Did I misunderstand something about this movie? I thought Eli was literally unsexed, and didn’t see anything that was sexual about the relationships. The closest ting I recall actual sex being an element was the “-.- … … …” through the wall, which is pretty abstract. I got dependency, protection, and companionship as the main elements of the relationships in that movie.

I guess very abstracted sex is key to the vampire mythos, going back to Bram Stoker - but when it is literal it just comes off as Harlequin Romance with some practical effects thrown in. Snore.

I like them sexed but not oversexed, or maybe I like them sexed so long as I happen to like the sex described… I’m probably overthinking things.

An example: the one Anita Blake I’ve read was ok… until I caught myself skipping over yet-another-sex-scene, but it wasn’t boredom so much as that every single one seemed to involve “oh noes I shouldn’t do this but I can’t stop myself” for at least one participant; that stuff makes me want to grab the person in question and proceed to educate them by the method of repeatedly driving their face into the nearest support beam. Here: now you’re unconscious and don’t have to stop yourself any more. Twit.
I did love that the main char was stuck on defining sex as “PiV only” and her long-time vampire lover explained to her new vampire lover (both of them European and male) “it’s an American thing”.

I also like it when they take pleasure from eating or drinking even though they don’t need to; I think it’s because if I found myself again in a situation of “can eat a whole chicken in one sitting and not have it show” my attitude would, at least for a while, revert to what it was when I did have that 15yo metabolism.

I always assumed vampirism was their sex. It would seem odd for them to be interested in the more mundane kind.

Eli’s physical condition doesn’t preclude all sexual contact, just some forms.

And the scene between Hakan and Eli just before he goes off and gets himself captured is the key one.

Then, of course, the kiss she gives Oskar near the end.

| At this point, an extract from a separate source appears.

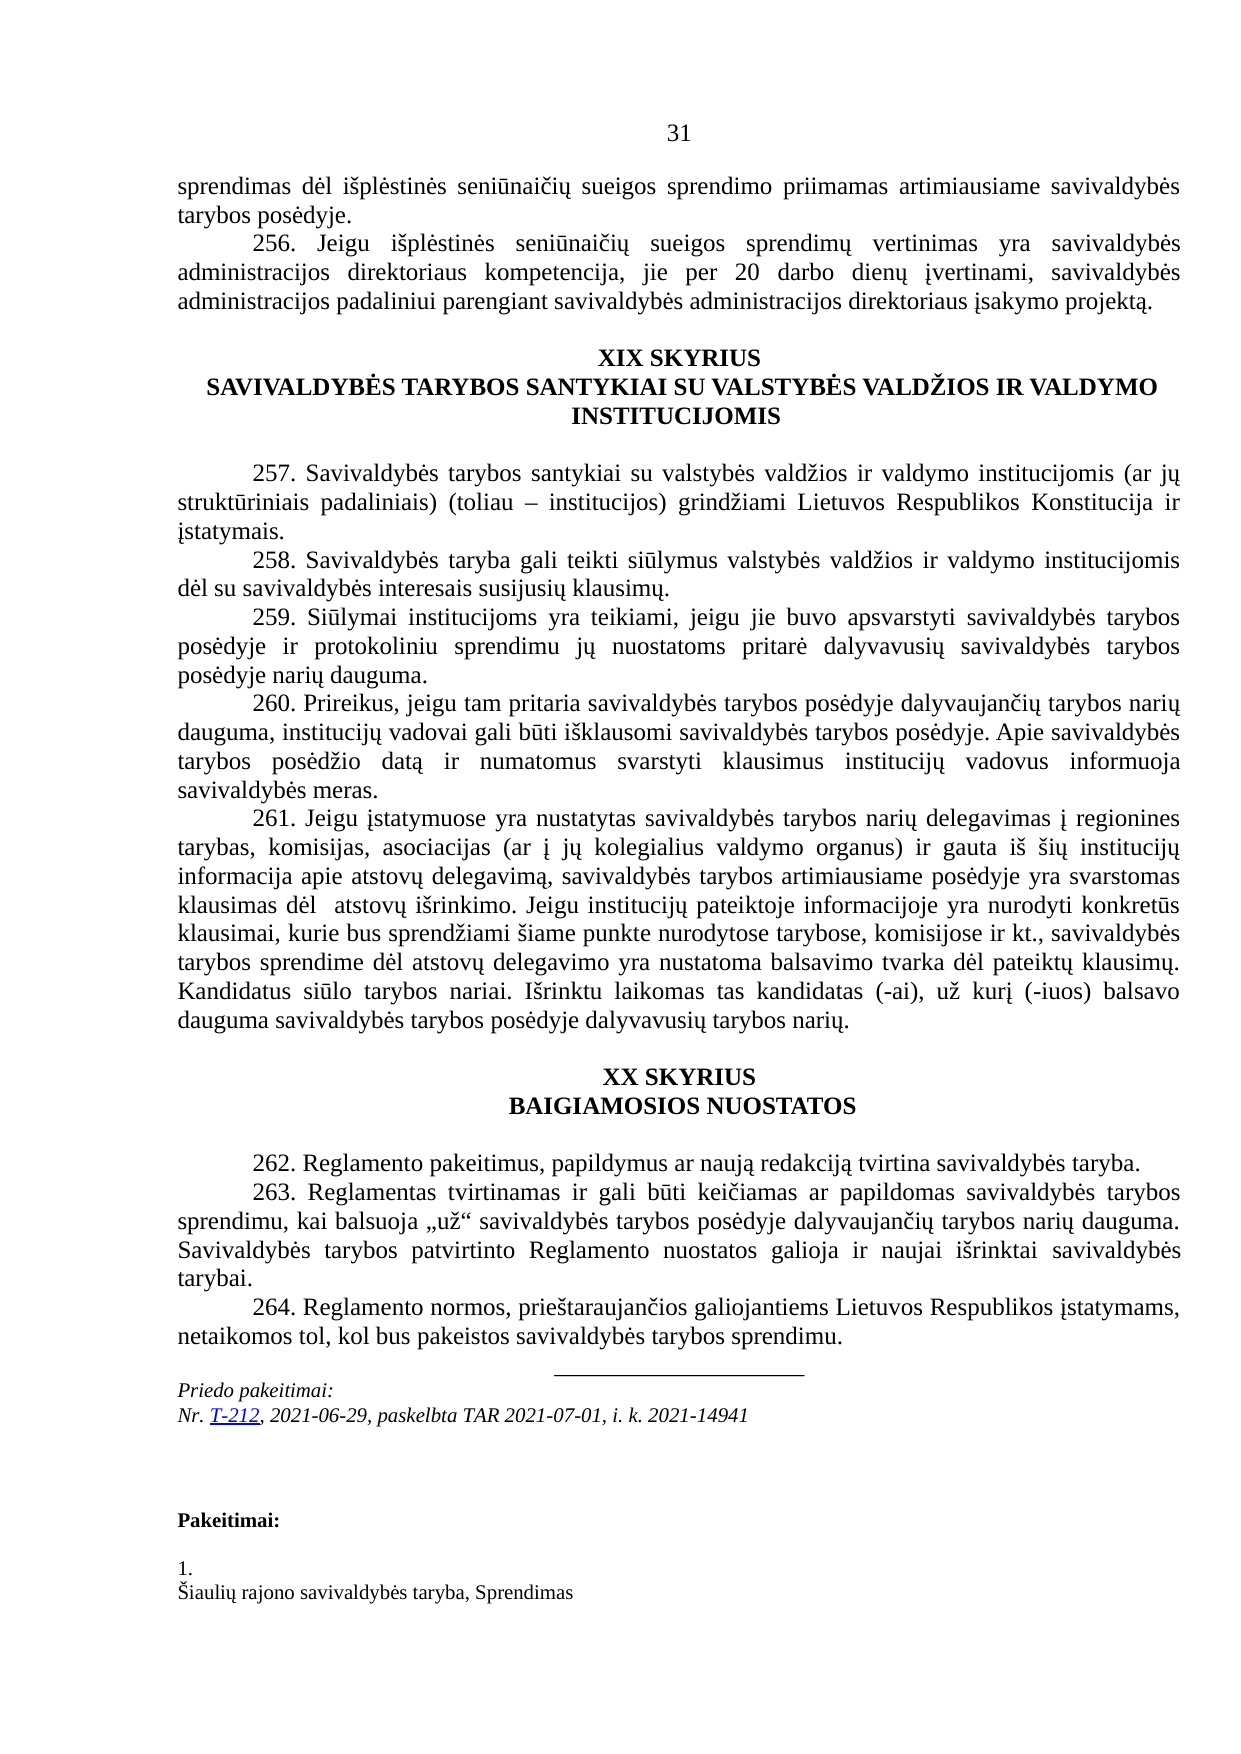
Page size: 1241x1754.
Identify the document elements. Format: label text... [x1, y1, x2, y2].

Eli may not have any sexual desire herself, but she seems to indulge Hakan’s clear desire (either because she’s developed an emotional attachment to him, or because it keeps him loyal), and will likely similarly indulge Oskar when he’s no longer a 12 year old who doesn’t think you do anything special when you go steady (for the same reasons, though the emotional attachment possibility has stronger support).

Thanks for the recs, Trihs.

Either sexed or sexless vampires are fine, as long as they don’t act like angsty losers. The only time I’d accept that “oh noes I shouldn’t do this but I can’t stop myself” nonsense is if said character actually takes proactive measures to stop themselves instead of whining, such as by going out the next morning to get a nice tan.

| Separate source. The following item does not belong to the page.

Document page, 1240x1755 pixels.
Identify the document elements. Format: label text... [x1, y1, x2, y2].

Try the St. Germain series by Chelsea Quin Yarbro. There are a lot of the books now, and they vary somewhat in quality. The first one published, and one of the better ones, is Hotel Transylvania. St. Germain is a several thousand year old vampire who is one of the good guys, and although impotent has lots of sex (mainly oral) with women with relationships ranging from causal to centuries-long (a few of his girlfriends come back after death as vampires, not surprisingly). There is also a heavy element of historical and romance genres, which normally I’m not interested in but in this case it works for me.

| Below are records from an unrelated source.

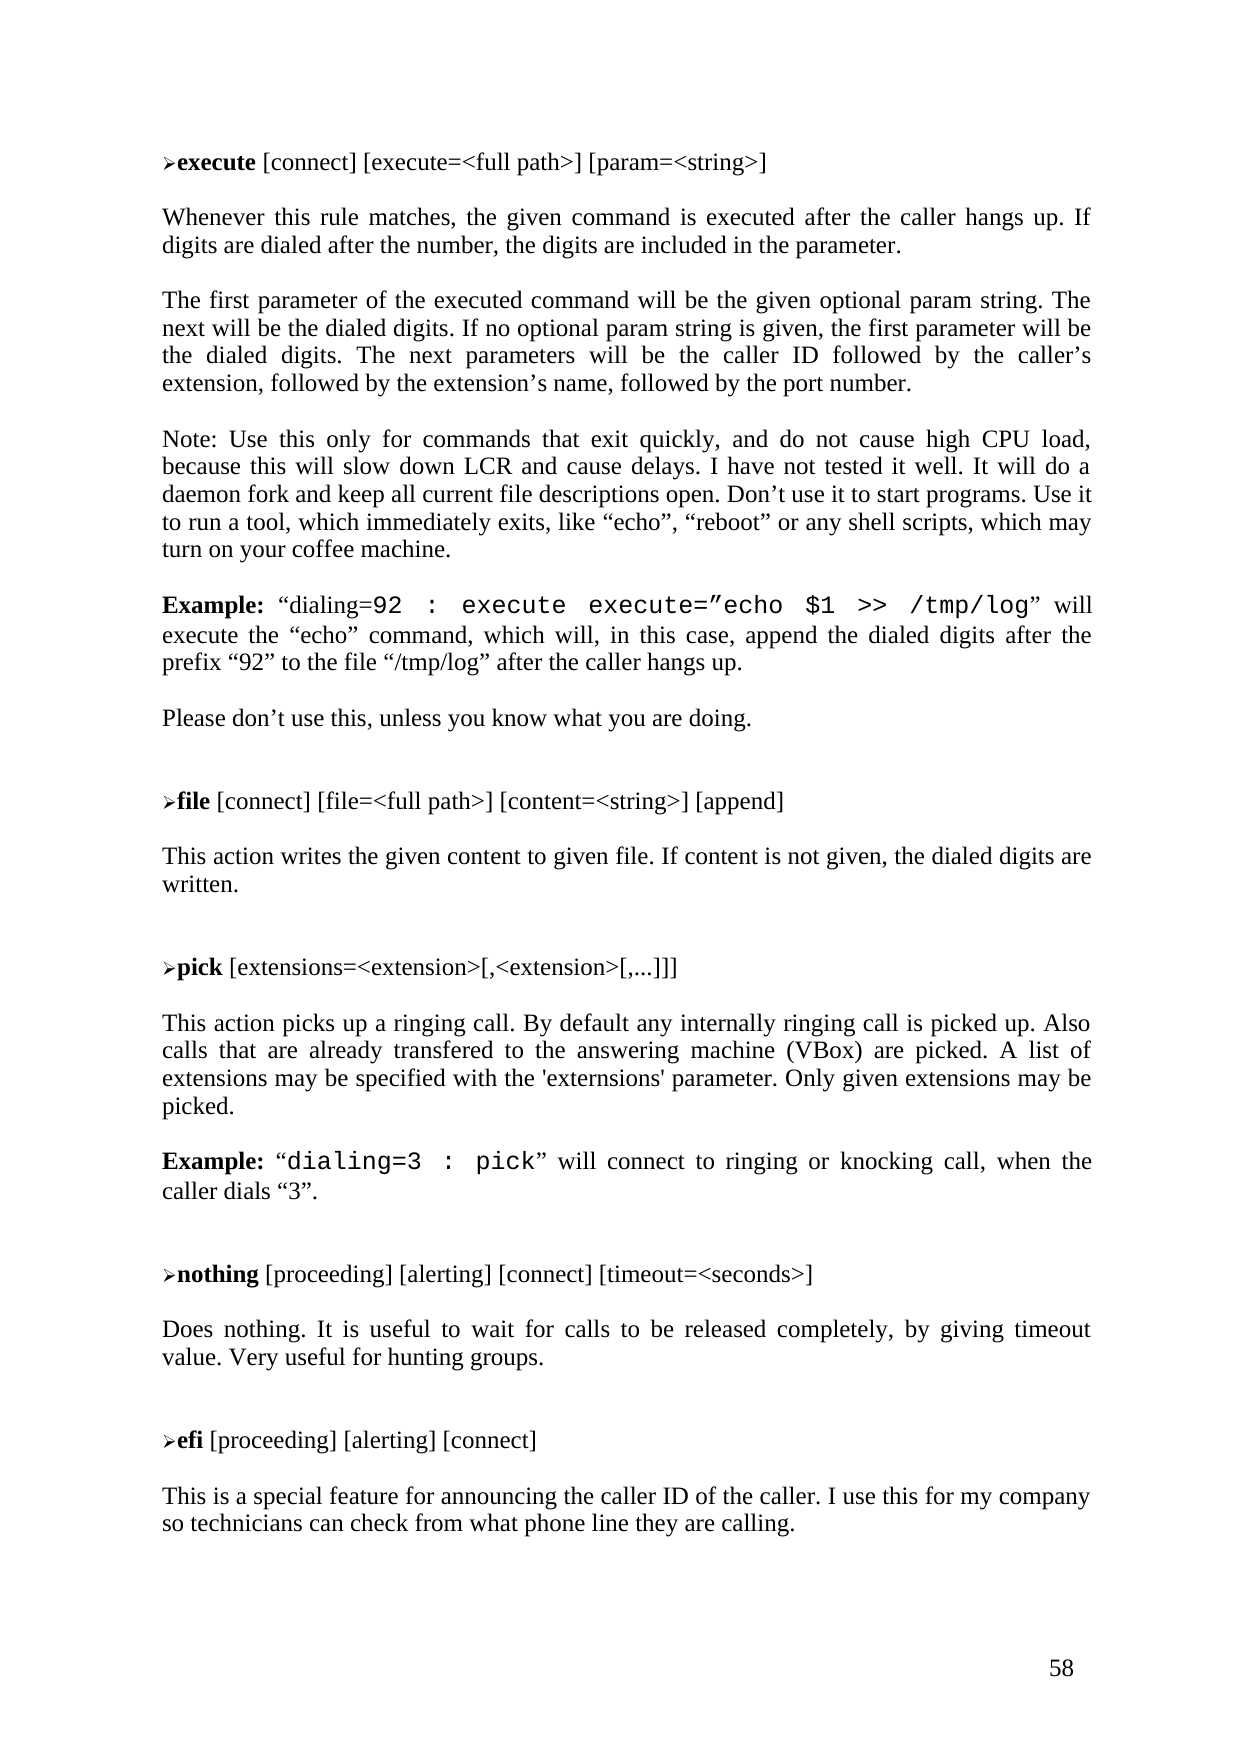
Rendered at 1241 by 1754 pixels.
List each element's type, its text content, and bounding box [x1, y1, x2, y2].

list efi [proceeding] [alerting] [connect] [162, 1426, 1092, 1454]
list file [connect] [file=<full path>] [content=<string>] [append] [162, 787, 1092, 815]
text Whenever this rule matches, the given command is executed after the caller hangs up. If digits are dialed after the number, the digits are included in the parameter. [162, 203, 1092, 258]
list pick [extensions=<extension>[,<extension>[,...]]] [162, 953, 1092, 981]
text Note: Use this only for commands that exit quickly, and do not cause high CPU load, because this will slow down LCR and cause delays. I have not tested it well. It will do a daemon fork and keep all current file descriptions open. Don’t use it to start programs. Use it to run a tool, which immediately exits, like “echo”, “reboot” or any shell scripts, which may turn on your coffee machine. [162, 425, 1092, 563]
text Example: “dialing=3 : pick” will connect to ringing or knocking call, when the caller dials “3”. [162, 1147, 1092, 1205]
list execute [connect] [execute=<full path>] [param=<string>] [162, 148, 1092, 175]
text Example: “dialing=92 : execute execute=”echo $1 >> /tmp/log” will execute the “echo” command, which will, in this case, append the dialed digits after the prefix “92” to the file “/tmp/log” after the caller hangs up. [162, 591, 1092, 676]
text Please don’t use this, unless you know what you are doing. [162, 704, 1092, 732]
list nothing [proceeding] [alerting] [connect] [timeout=<seconds>] [162, 1260, 1092, 1288]
text Does nothing. It is useful to wait for calls to be released completely, by giving timeout value. Very useful for hunting groups. [162, 1316, 1092, 1371]
text This action picks up a ringing call. By default any internally ringing call is picked up. Also calls that are already transfered to the answering machine (VBox) are picked. A list of extensions may be specified with the 'externsions' parameter. Only given extensions may be picked. [162, 1009, 1092, 1119]
text This action writes the given content to given file. If content is not given, the dialed digits are written. [162, 842, 1092, 898]
text The first parameter of the executed command will be the given optional param string. The next will be the dialed digits. If no optional param string is given, the first parameter will be the dialed digits. The next parameters will be the caller ID followed by the caller’s extension, followed by the extension’s name, followed by the port number. [162, 286, 1092, 397]
text This is a special feature for announcing the caller ID of the caller. I use this for my company so technicians can check from what phone line they are calling. [162, 1482, 1092, 1537]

This wiki has a list of the published novels and their place in time, just scroll down.

It most certainly was. The veritable father of Serbian linguistics and ethnography Vuk Karadzic made it very clear that a vampire (vukodlak, literally “wolf coat”) would go to great lengths to have sex with his widow, especially if she was young and pretty. See this articlefor a bit more detail.

I still have fond memories of The Vampire lovers from my youth, the lesbian vampire(Ingrid Pitt) romping with her potential victim in the bedroom, both as I recall with their tits out , though that could be wishful thinking embellishing memory.

It’s the real thing. Both were utterly beautiful. Very underrated adaptation of LeFanu’s Carmilla, too. Highly recommended.

If this is really a prime thing for you, *Vampyres *is available streaming on Netflix right now. It has no plot to speak of, but you might not notice.